When I first came to the Netherlands I found
the custom of having long speeches to introduce concerts really irritating. Now
that I understand more of the language I find the custom even more irritating.
On this occasion there was a presenter who had prepared a Prezi that included
photos and some music video clips. He came up with some names which took us all
the way back to the beginnings of the crossover of jazz to classical and so on,
as he thought. The quick review included the Swingle Singers: high on search
engines now because of the recent death of their founder. Unfortunately the
main point of showing a clip of their
music seemed to be to smirk at their 60’s hair styles and clothes, not to
recognize the significance of Swingle’s great achievement in making
contemporary arrangements of classical music.

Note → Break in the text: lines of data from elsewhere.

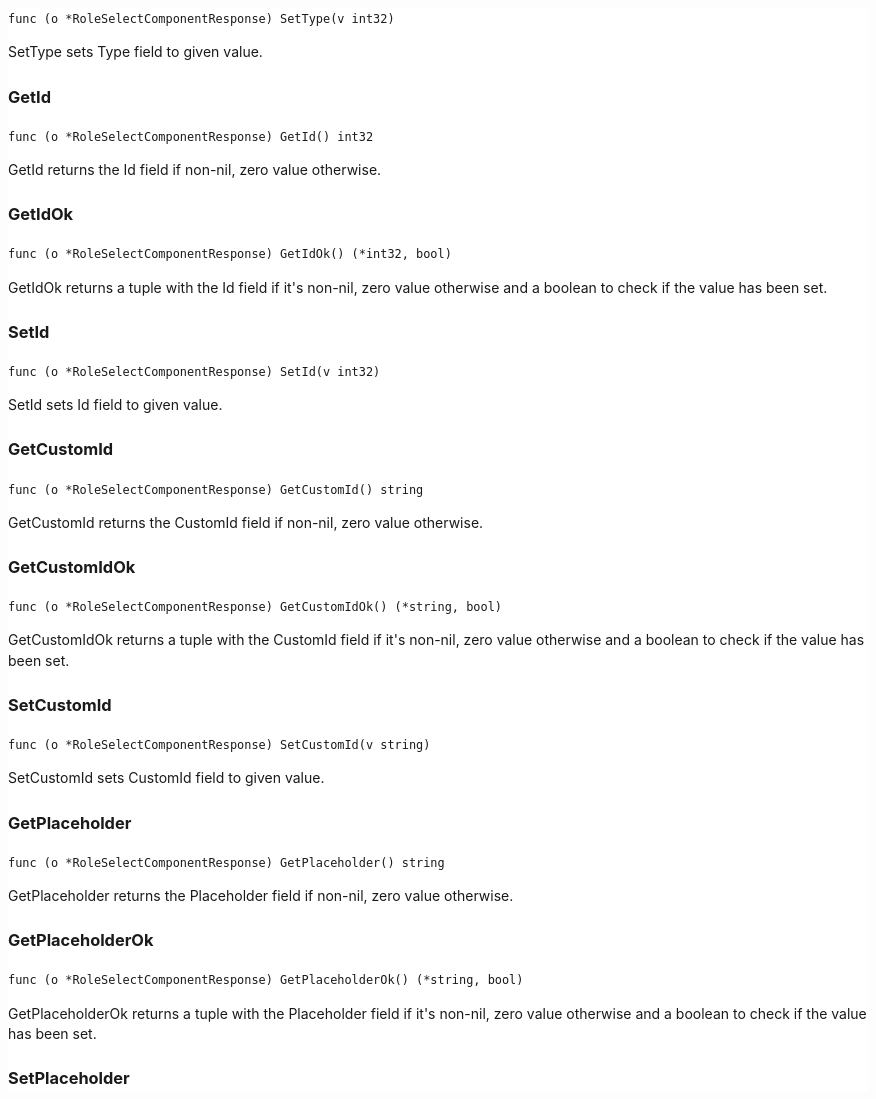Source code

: `func (o *RoleSelectComponentResponse) SetType(v int32)`

SetType sets Type field to given value.


### GetId

`func (o *RoleSelectComponentResponse) GetId() int32`

GetId returns the Id field if non-nil, zero value otherwise.

### GetIdOk

`func (o *RoleSelectComponentResponse) GetIdOk() (*int32, bool)`

GetIdOk returns a tuple with the Id field if it's non-nil, zero value otherwise
and a boolean to check if the value has been set.

### SetId

`func (o *RoleSelectComponentResponse) SetId(v int32)`

SetId sets Id field to given value.


### GetCustomId

`func (o *RoleSelectComponentResponse) GetCustomId() string`

GetCustomId returns the CustomId field if non-nil, zero value otherwise.

### GetCustomIdOk

`func (o *RoleSelectComponentResponse) GetCustomIdOk() (*string, bool)`

GetCustomIdOk returns a tuple with the CustomId field if it's non-nil, zero value otherwise
and a boolean to check if the value has been set.

### SetCustomId

`func (o *RoleSelectComponentResponse) SetCustomId(v string)`

SetCustomId sets CustomId field to given value.


### GetPlaceholder

`func (o *RoleSelectComponentResponse) GetPlaceholder() string`

GetPlaceholder returns the Placeholder field if non-nil, zero value otherwise.

### GetPlaceholderOk

`func (o *RoleSelectComponentResponse) GetPlaceholderOk() (*string, bool)`

GetPlaceholderOk returns a tuple with the Placeholder field if it's non-nil, zero value otherwise
and a boolean to check if the value has been set.

### SetPlaceholder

This historical resume took us so far back
in history that we got all the way to the 60’s: 1960’s. Sadly, no mention of
Scott Joplin, Ragtime pianist who composed an opera in that style, or Duke
Ellington, who in 1929 was writing extended jazz pieces in a symphonic style
such as Black & Tan Fantasy. I suppose
his presentation was there for entertainment rather than to inform, but still …..
I have shown Mr Vloeiman´s excellent clip
with the Holland Baroque Orchestra several times this week and the young
students have really enjoyed the music and admired his wonderful playing. It´s
a moving connection of contemporary jazz with a simple accompaniment played on
Baroque era instruments, plus accordion. You can find the link on his web site.
Anyway, I was thinking about Joplin and
Ellington and the origins of jazz in the USA and my mind went back to a concert in Madrid years ago, 10 years or
more, by Wynton Marsalis and the Lincoln Centre Jazz Orchestra. What a fascinating night it would be to put
together Marsalis and Vloeiman on stage. They are almost the same age, born in
1961 and 1963, both are working in extended forms in a classical sense, and
both of course are superb jazz trumpeters. What a tantalizing prospect!
If it ever happens, Mr Vloeiman will have
to ditch the flowery shirt: from what I have seen, Mr Marsalis doesn´t play the
trumpet better, but he has a much more classy wardrobe.